On the evidence presented and on the balance of probabilities, the Panel finds that any offering of goods or services conducted through the disputed domain name has made unauthorised use of the Complainant's registered trademark and was not bona fide in the terms of paragraph 4(c)(i) of the Policy. The Panel further finds there is no evidence that the Respondent has been commonly known by the disputed domain name within the meaning of paragraph 4(c)(ii) of the Policy, and that the use of the disputed domain name is not noncommercial or fair. The Panel finds for the Complainant under paragraph 4(a)(ii) of the Policy.
D. Registered and Used in Bad Faith
The Complainant must prove under paragraph 4(a)(iii) of the Policy that the disputed domain name has been registered in bad faith and is being used in bad faith.
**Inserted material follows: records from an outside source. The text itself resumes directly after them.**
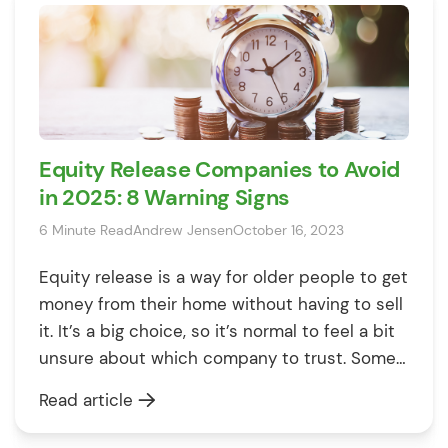
Equity Release Companies to Avoid
in 2025: 8 Warning Signs
6 Minute Read
Andrew Jensen
October 16, 2023
Equity release is a way for older people to get
money from their home without having to sell
it. It’s a big choice, so it’s normal to feel a bit
unsure about which company to trust. Some
companies are great, but others might not
Read article
have the best intentions. So how do you
figure out who’s […]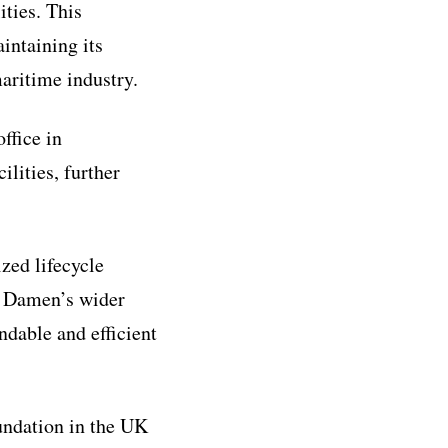
ities. This
intaining its
aritime industry.
ffice in
ilities, further
zed lifecycle
of Damen’s wider
ndable and efficient
undation in the UK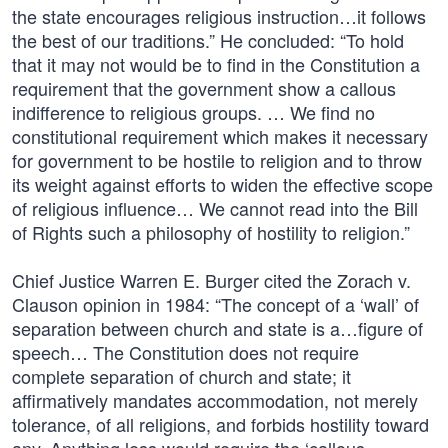
the state encourages religious instruction…it follows
the best of our traditions.” He concluded: “To hold
that it may not would be to find in the Constitution a
requirement that the government show a callous
indifference to religious groups. … We find no
constitutional requirement which makes it necessary
for government to be hostile to religion and to throw
its weight against efforts to widen the effective scope
of religious influence… We cannot read into the Bill
of Rights such a philosophy of hostility to religion.”
Chief Justice Warren E. Burger cited the Zorach v.
Clauson opinion in 1984: “The concept of a ‘wall’ of
separation between church and state is a…figure of
speech… The Constitution does not require
complete separation of church and state; it
affirmatively mandates accommodation, not merely
tolerance, of all religions, and forbids hostility toward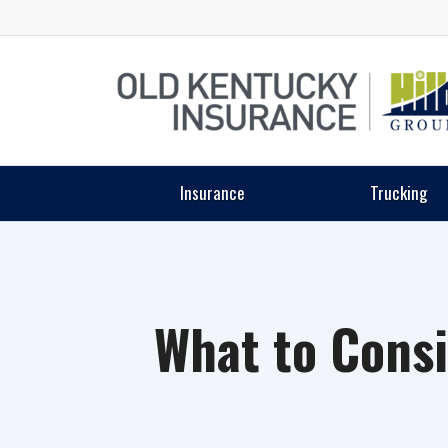
Insurance
Trucking
What to Cons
Paragraph 4(b) of the Policy lists four alternative circumstances, without limitation, that shall be evidence of the registration and use of a domain name in bad faith by a respondent, namely:
"(i) circumstances indicating that you have registered or you have acquired the domain name primarily for the purpose of selling, renting, or otherwise transferring the domain name registration to the complainant who is the owner of the trademark or service mark or to a competitor of that complainant, for valuable consideration in excess of your documented out-of-pocket costs directly related to the domain name; or
(ii) you have registered the domain name in order to prevent the owner of the trademark or service mark from reflecting the mark in a corresponding domain name, provided that you have engaged in a pattern of such conduct; or
(iii) you have registered the domain name primarily for the purpose of disrupting the business of a competitor; or
(iv) by using the domain name, you have intentionally attempted to attract, for commercial gain, Internet users to your web site or other on-line location, by creating a likelihood of confusion with the complainant's mark as to the source, sponsorship, affiliation, or endorsement of your website or location or of a product or service on your website or location."
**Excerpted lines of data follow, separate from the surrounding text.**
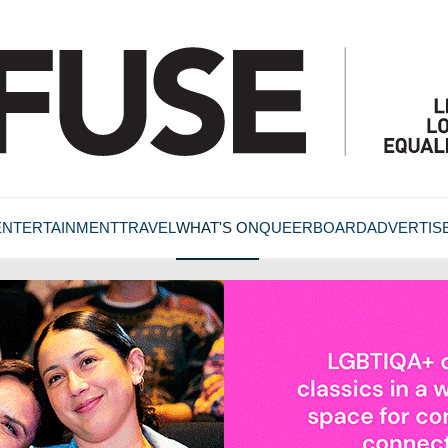
ENTERTAINMENT
TRAVEL
WHAT'S ON
QUEERBOARD
ADVERTIS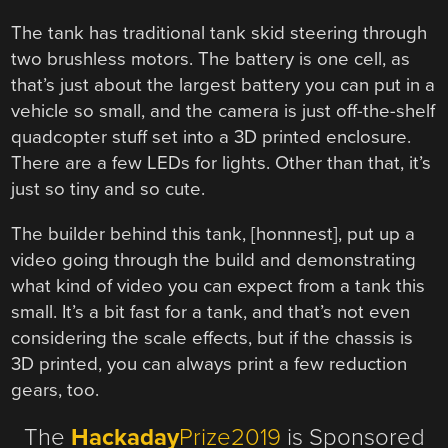
The tank has traditional tank skid steering through
two brushless motors. The battery is one cell, as
that’s just about the largest battery you can put in a
vehicle so small, and the camera is just off-the-shelf
quadcopter stuff set into a 3D printed enclosure.
There are a few LEDs for lights. Other than that, it’s
just so tiny and so cute.
The builder behind this tank, [honnnest], put up a
video going through the build and demonstrating
what kind of video you can expect from a tank this
small. It’s a bit fast for a tank, and that’s not even
considering the scale effects, but if the chassis is
3D printed, you can always print a few reduction
gears, too.
The
Hackaday
Prize2019
is Sponsored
Paragraph 4(b)(iv) of the Policy is pertinent. The Complainant's trademark is an invented and distinctive word. The trademark has been registered as a word in standard characters and also in a stylised form depicting an antenna above the prominent word "asurion". On the evidence, the Respondent has set up a business in computer services including security protection and repairs and is in competition with the Complainant. The Respondent's business evidently depends at least partly on the attraction of clients by way of the Internet. The Respondent has created a disputed domain name that incorporates the Complainant's trademark word and has displayed the Complainant's registered stylised trademark prominently on the website to which it resolves. On the evidence, the Respondent's conduct is found by the Panel to constitute an attempt, for commercial gain, to confuse Internet visitors into believing that the disputed domain name may be associated with or endorsed by the Complainant, constituting use of the disputed domain name in bad faith.
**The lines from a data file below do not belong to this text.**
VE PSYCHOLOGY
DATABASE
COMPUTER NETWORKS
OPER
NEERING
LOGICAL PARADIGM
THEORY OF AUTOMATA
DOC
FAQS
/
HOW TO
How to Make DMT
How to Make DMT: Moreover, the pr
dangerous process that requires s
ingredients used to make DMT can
The Panel also finds, on the evidence and on the balance of probabilities, that the disputed domain name was registered or acquired by the Respondent for the bad faith purpose for which it has been used. Accordingly the Panel finds registration and use of the disputed domain name in bad faith in the terms of paragraph 4(a)(iii) of the Policy.
For the foregoing reasons, in accordance with paragraphs 4(i) of the Policy and 15 of the Rules, the Panel orders that the disputed domain name <asurioncomputers.com> be transferred to the Complainant.